Docentes e Pós-Graduandos atentam-se às novas linhas pedagógicas

A Profa. Dra. Edlaine Faria de Moura Villela, docente da Faculdade de Medicina da UFJ (Regional de Jataí da Universidade Federal de Goiás), visitou a FO a fim de ministrar aula aberta sobre Metodologias ativas e tecnologias educacionais interativas aplicadas no processo de ensino-aprendizagem na graduação em saúde, a convite da Profa. Dra. Ana Estela Haddad, nesta quinta-feira, 27 de setembro de 2018. Focada nos alunos de pós-graduação, a exposição concentrou-se nas formas de ensino, discussão muito frequente, mesmo nas áreas voltadas à saúde.

A professora, formada em biologia, pedagogia e ciências da informação, defendeu durante a preleção a efetividade, acima de qualquer método, apontando o aluno como a engrenagem central da educação. À vista disso, o docente deve, atento à sua sala de aula, encontrar o equilíbrio entre o tradicional e o ativo, com intuito de atingir os discentes.

Sentados às carteiras, estavam professores e estudantes de pós-graduação, querendo compartilhar um pouco do conhecimento da Dra. Edlaine sobre didática. Antes de lecionar, a visitante pediu uma apresentação de seu alunado. Entre os pós-graduandos haviam pessoas de todo o Brasil, além dos intercambistas; tema da primeira discussão, sobre integração e diversidade na Academia.

Ao começar, a lição, os participantes tiveram que rearrumar suas carteiras em círculos, dividindo-se em grupos, com o objetivo de construir barcos de papel. Aparentemente simples, não?

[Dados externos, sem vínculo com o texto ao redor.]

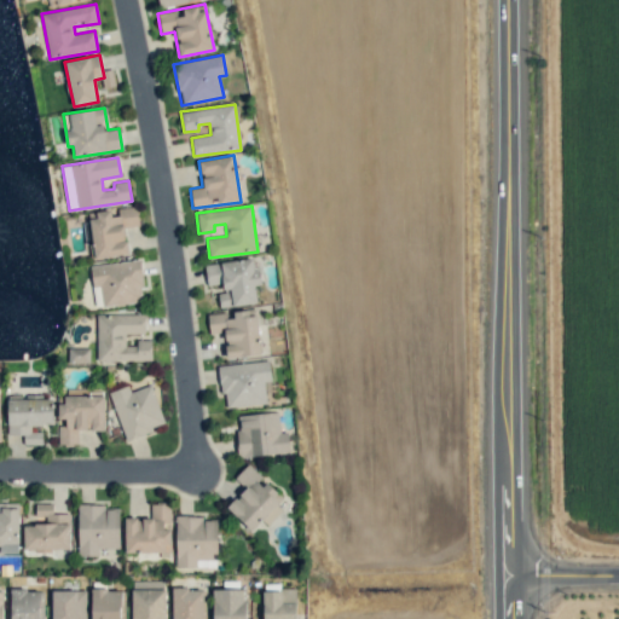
[(128,255),(126,227),(138,226),(137,207),(114,209),(114,210),(88,213),(93,258),(128,255)]
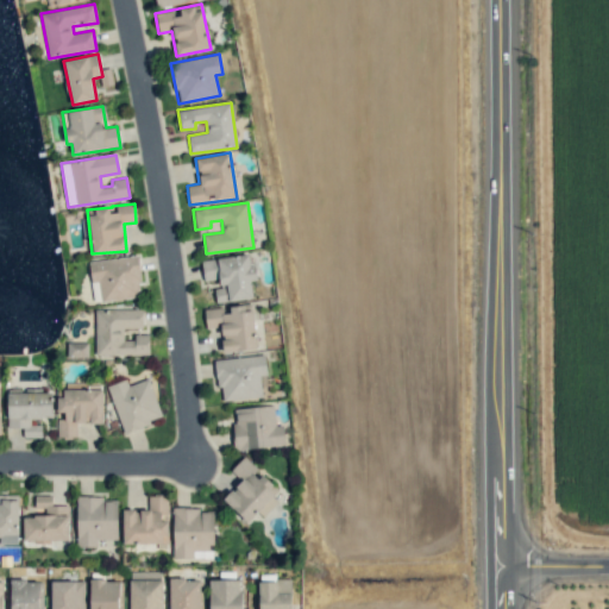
[(253,297),(251,281),(257,280),(255,265),(250,265),(249,253),(201,261),(205,283),(213,283),(217,302),(253,297)]
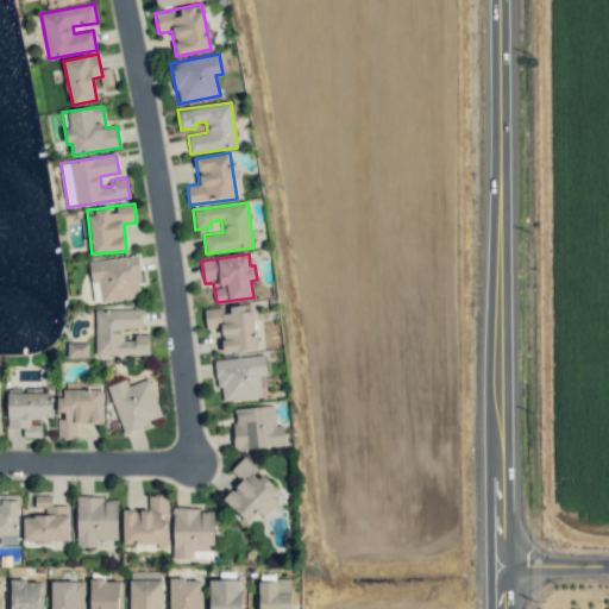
[(88,262),(94,302),(143,296),(137,256),(88,262)]
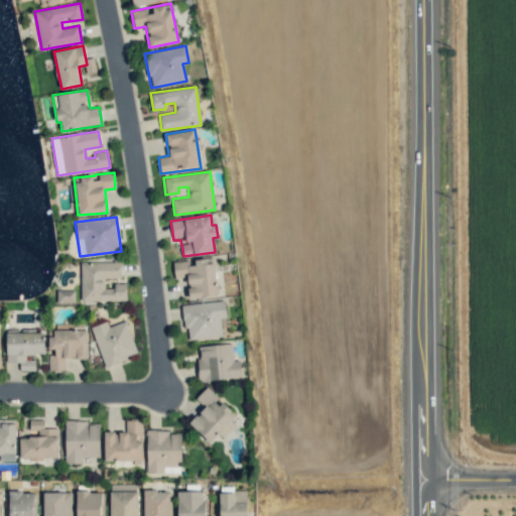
[(173,261),(174,278),(187,277),(189,298),(217,296),(214,258),(191,260),(173,261)]
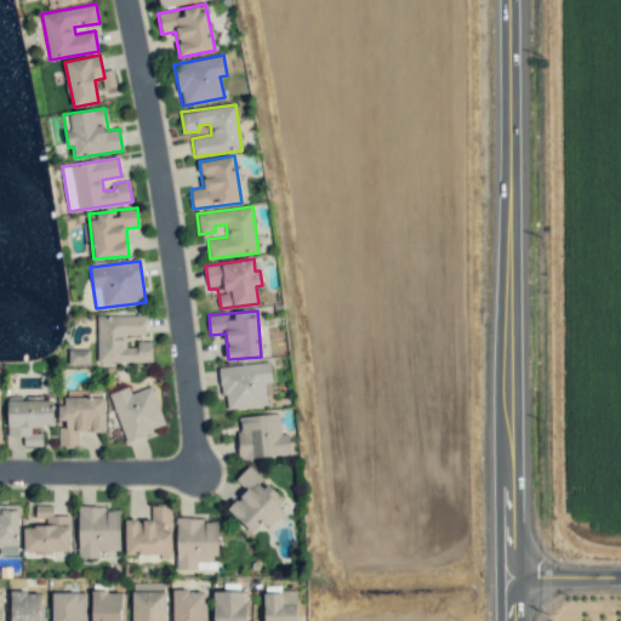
[(153,362),(152,341),(136,341),(136,347),(126,347),(125,335),(147,335),(147,314),(97,315),(98,363),(153,362)]
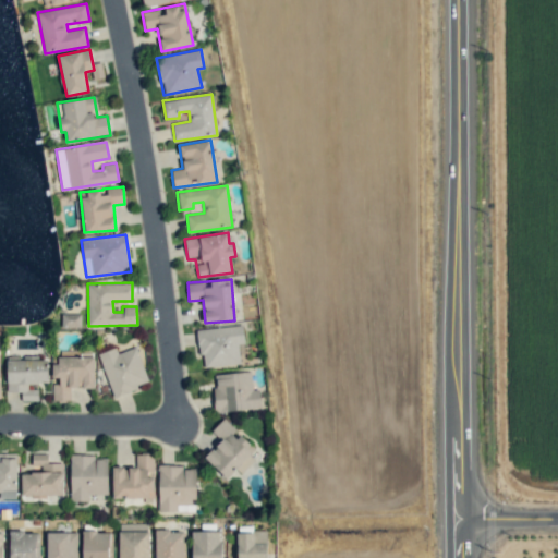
[(62,326),(81,326),(81,314),(62,314),(62,326)]
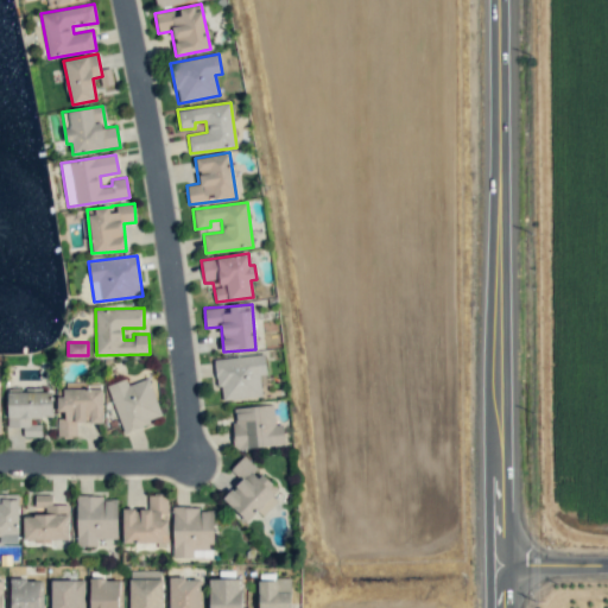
[(261,397),(259,375),(266,374),(265,354),(215,359),(220,400),(261,397)]
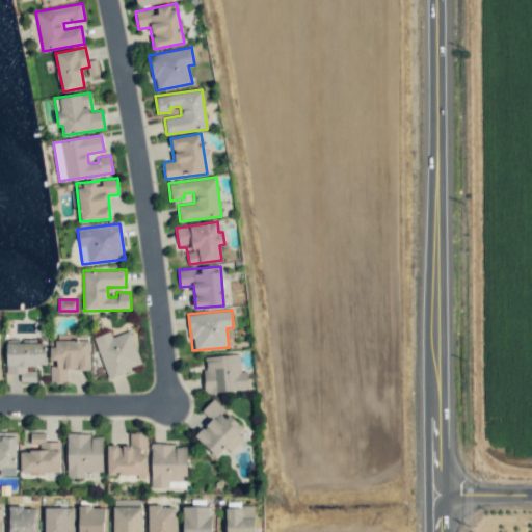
[(92,338),(108,378),(142,365),(129,330),(112,337),(110,330),(92,338)]
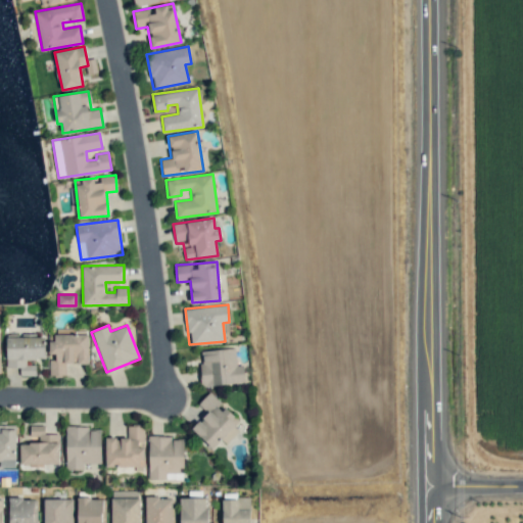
[(66,376),(66,364),(88,364),(88,333),(51,333),(51,358),(49,358),(49,376),(66,376)]
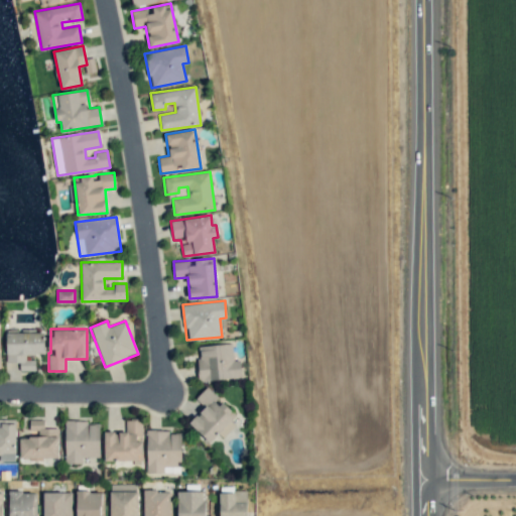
[(7,363),(19,363),(20,371),(35,370),(35,360),(26,360),(26,355),(44,354),(43,330),(6,331),(7,363)]
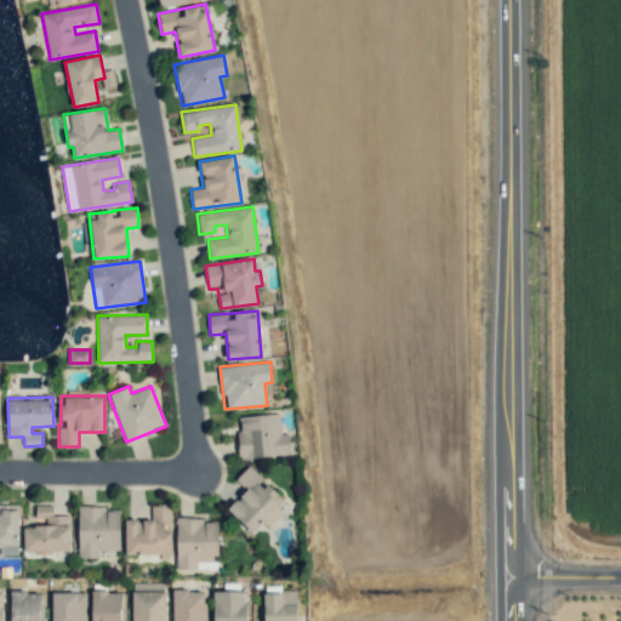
[(240,459),(291,454),(289,433),(281,434),(279,412),(237,417),(240,459)]
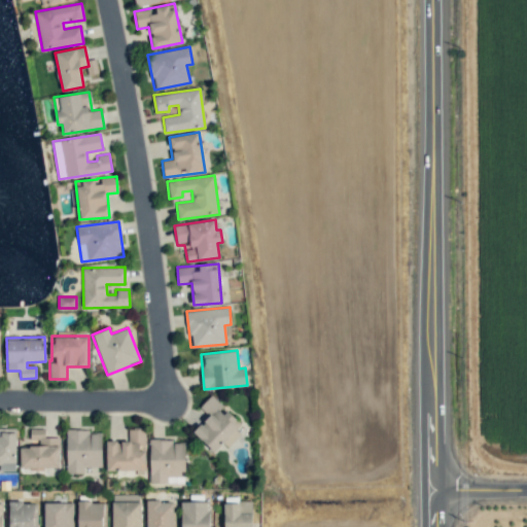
[(194,431),(214,453),(222,444),(225,446),(244,427),(225,409),(211,394),(199,407),(209,416),(194,431)]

Havia, porém, uma série de regras que ditavam a graça da brincadeira. Durante os três primeiros minutos não podiam se falar através de palavras, somente gestos. Passado esse período, decidia-se um líder, o único que poderia conversar. Depois de mais um tempo, todos podiam palavrear, embora o prazo fosse apertado. Assim que acabado, cada responsável deveria ir à frente expor seu barquinho. Curioso ver os diferentes resultados, tal como as variadas experiências. A moral é: a comunicação pode ser um tanto difícil e vai bem além dos vocábulos.

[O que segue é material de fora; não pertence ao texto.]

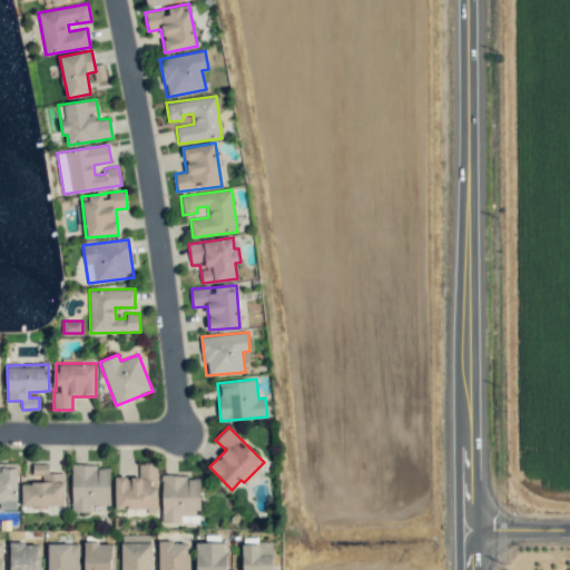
[(0,501),(0,502),(0,508),(17,509),(18,463),(0,462),(0,501)]
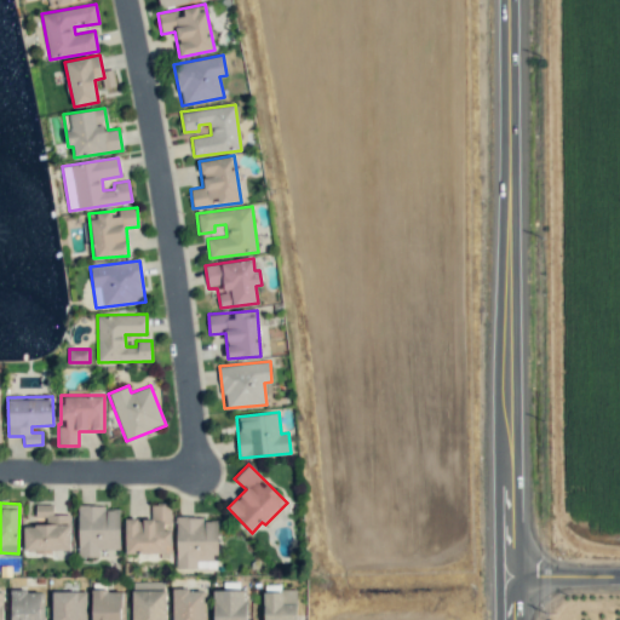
[(70,550),(69,515),(53,515),(53,505),(35,505),(35,526),(23,526),(24,550),(70,550)]
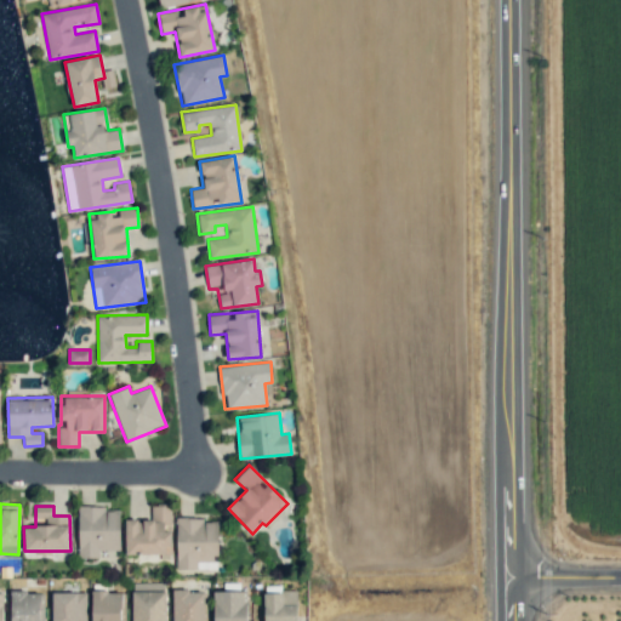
[(120,511),(104,511),(104,506),(79,506),(78,558),(100,558),(100,551),(120,551),(120,511)]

Com a apresentação, de fato, iniciada a Prof. Dra. Ana Estela, juntamente ao Prof. Dr. Marcelo Bönecker, indagaram à Dra. Edlaine sobre o sistema de ensino adotado na UFJ. A resposta foi a seguinte: “Não adotamos o PBL (Problem-Based Learning, método no qual o aluno aprende quando sujeito a um problema de solução geral), temos diretrizes e módulos a serem seguidos, onde o docente tem certa liberdade de se adaptar.”

Ela, todavia, complementa que ainda existem problemas, até porque há docentes que não se adaptam, bem como não se preparam para aplicar uma aula que fuja do tradicional, tendo efeitos negativos sobre os alunos.

Isto posto, reafirmou que uma abordagem convencional, quando bem feita, não só é muito efetiva, como há estudantes que a preferem. Os eixos norteadores da Medicina da UFJ, o importante segundo ela, são a saúde coletiva, a gestão em saúde e a comunicação em saúde.

A aula continuou discorrendo sobre as diferentes metodologias ativas, sempre aberta a dúvidas e comentários dos estudantes sobre o exposto. A troca de experiências dentro de sala, nos dois lados da relação aluno-professor, mostrou-se rica. A aula de alto nível, em vários momentos, era uma discussão em pés de igualdade e de alta qualidade; mostrando que os professores, e futuros docentes ali presentes estão muito abertos às novas ideias.